Task requirements => Retype every line of the entries below word for word, leaving the pictures out.

Data records:
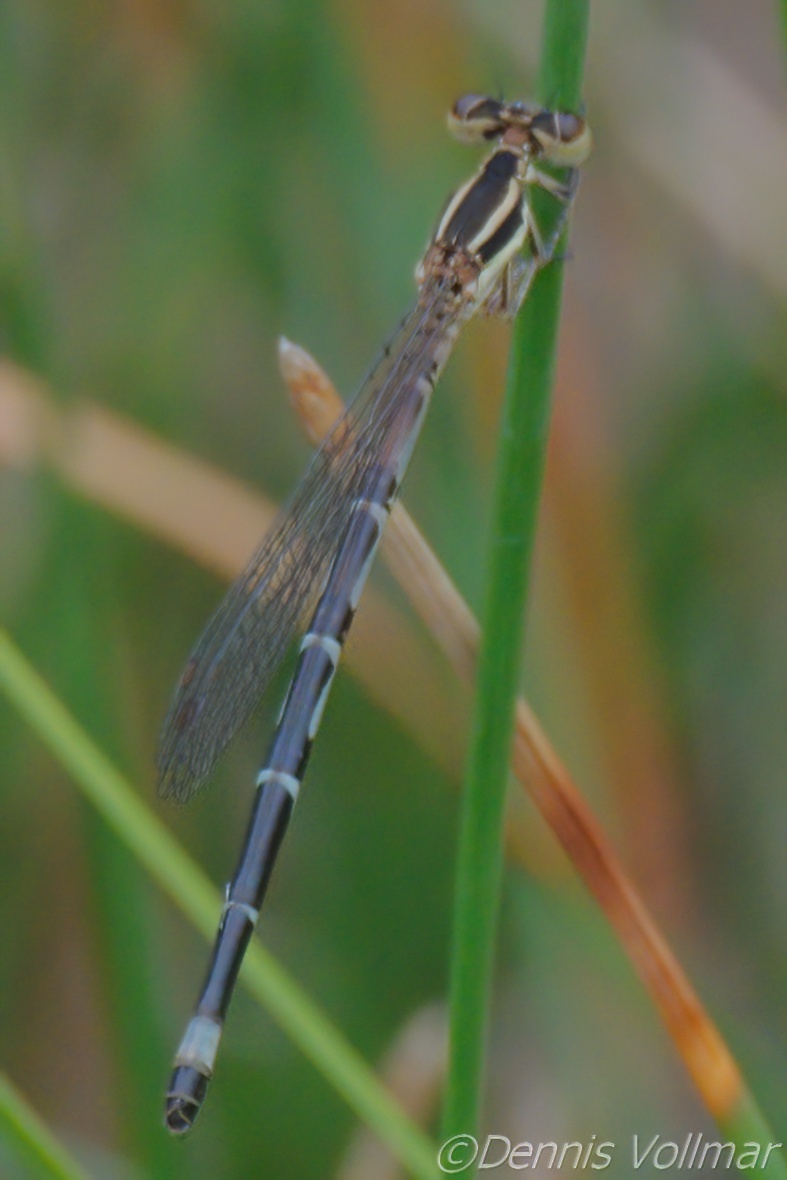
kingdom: Animalia
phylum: Arthropoda
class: Insecta
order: Odonata
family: Coenagrionidae
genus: Argia
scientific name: Argia bipunctulata
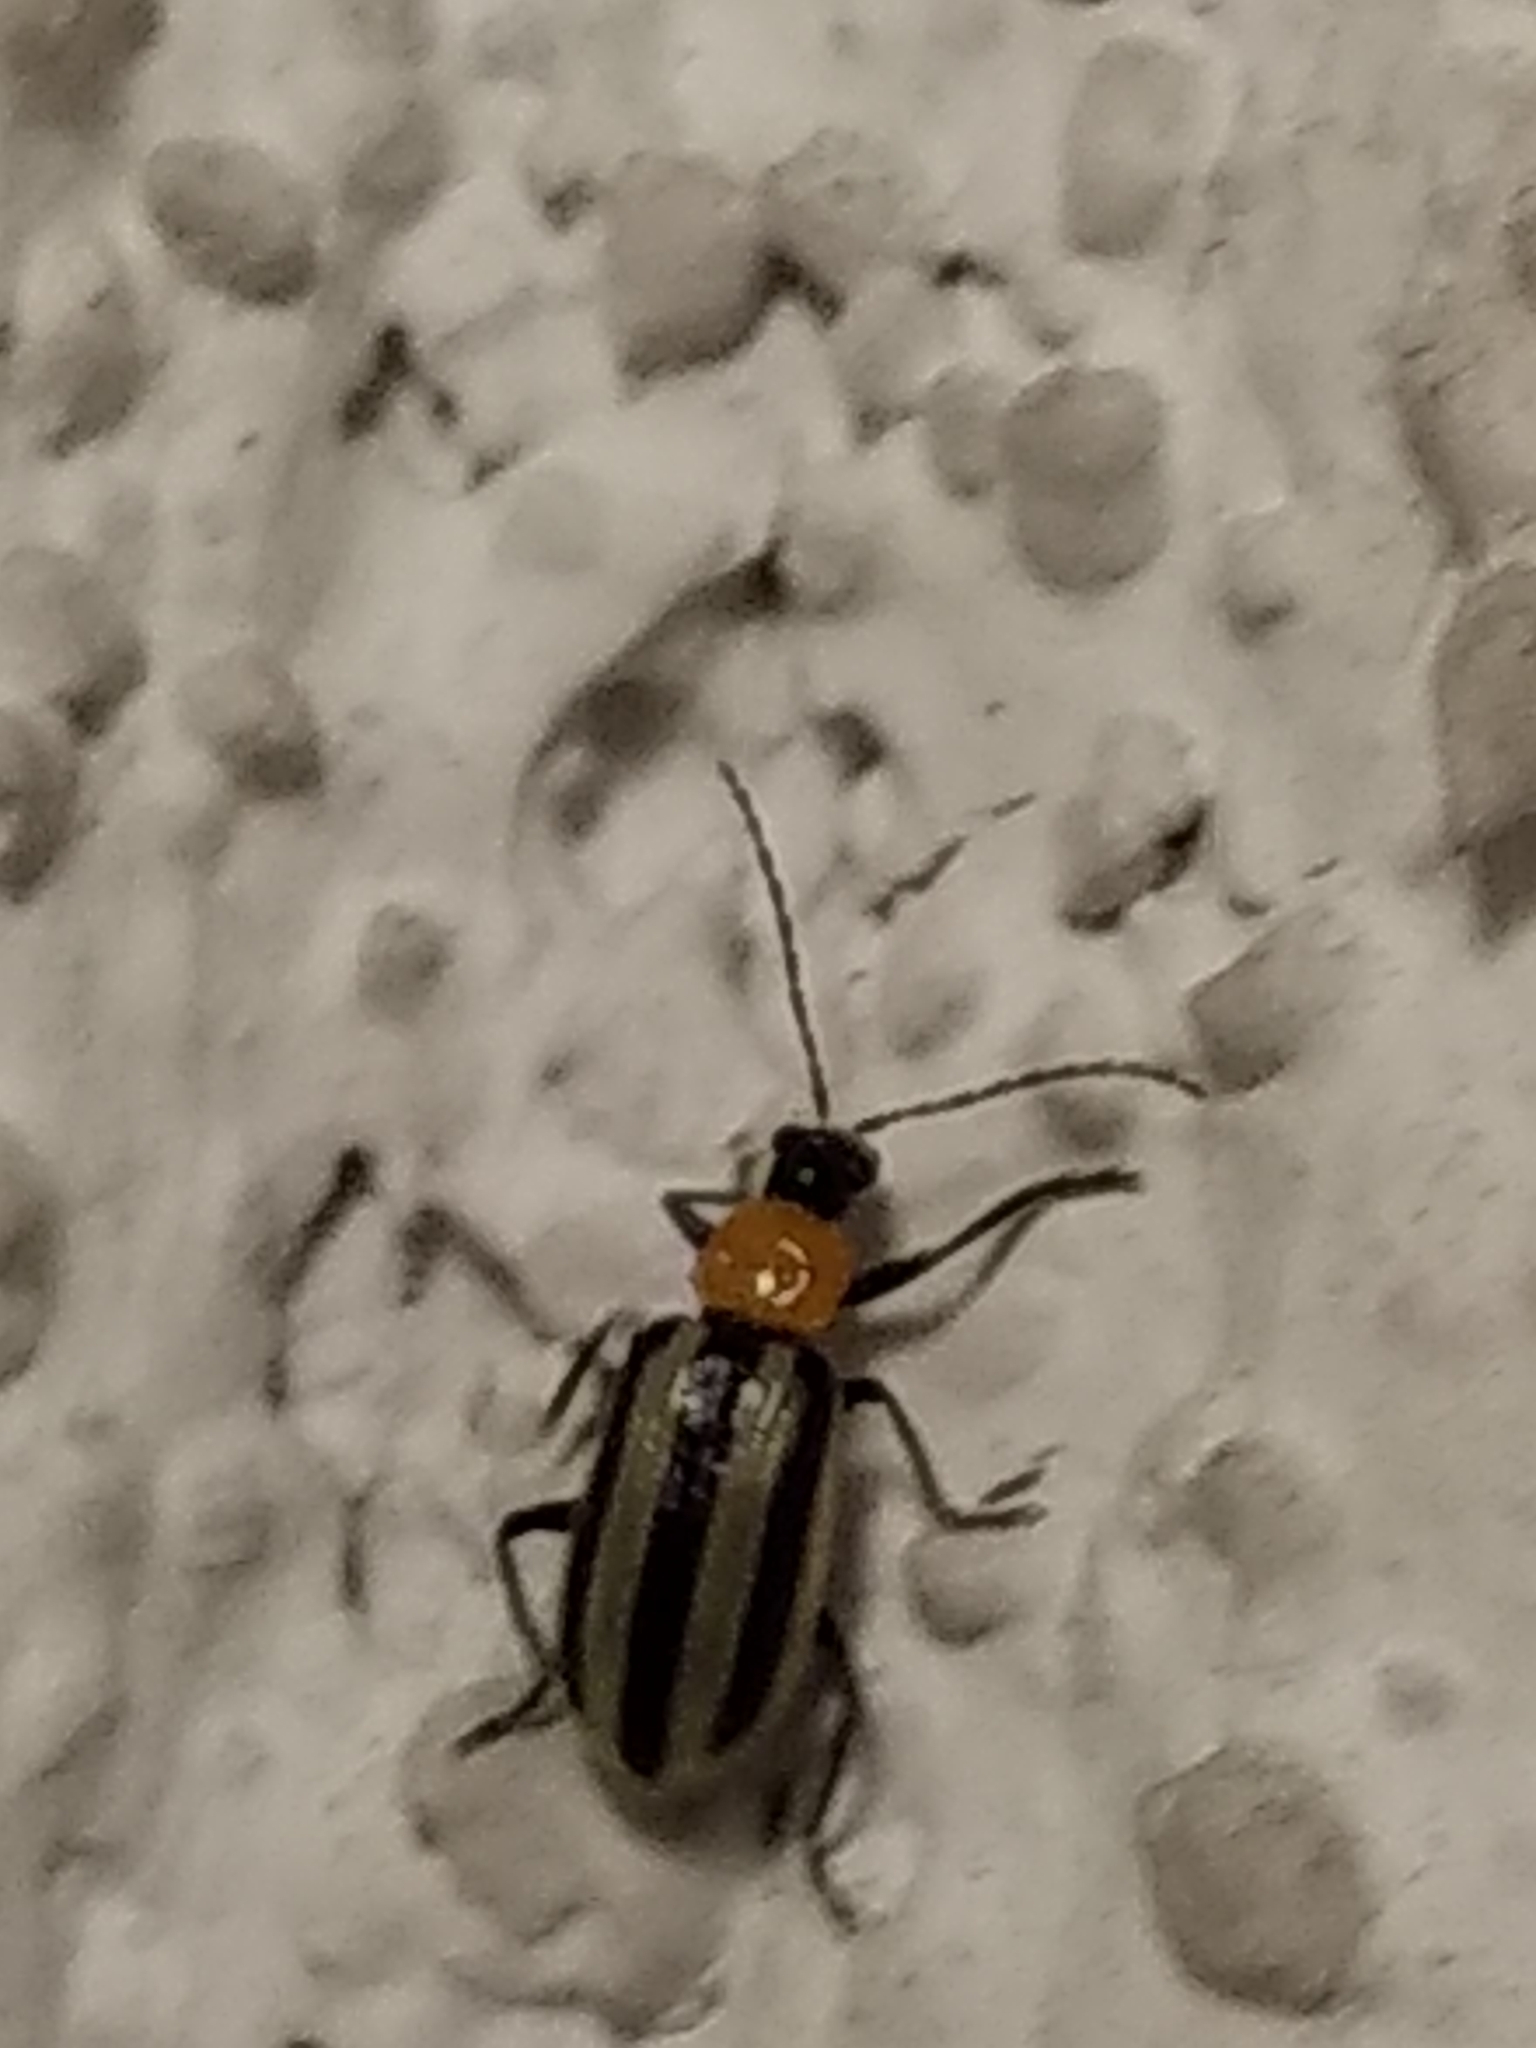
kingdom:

Answer for this exercise =>
kingdom: Animalia
phylum: Arthropoda
class: Insecta
order: Odonata
family: Coenagrionidae
genus: Argia
scientific name: Argia bipunctulata
kingdom:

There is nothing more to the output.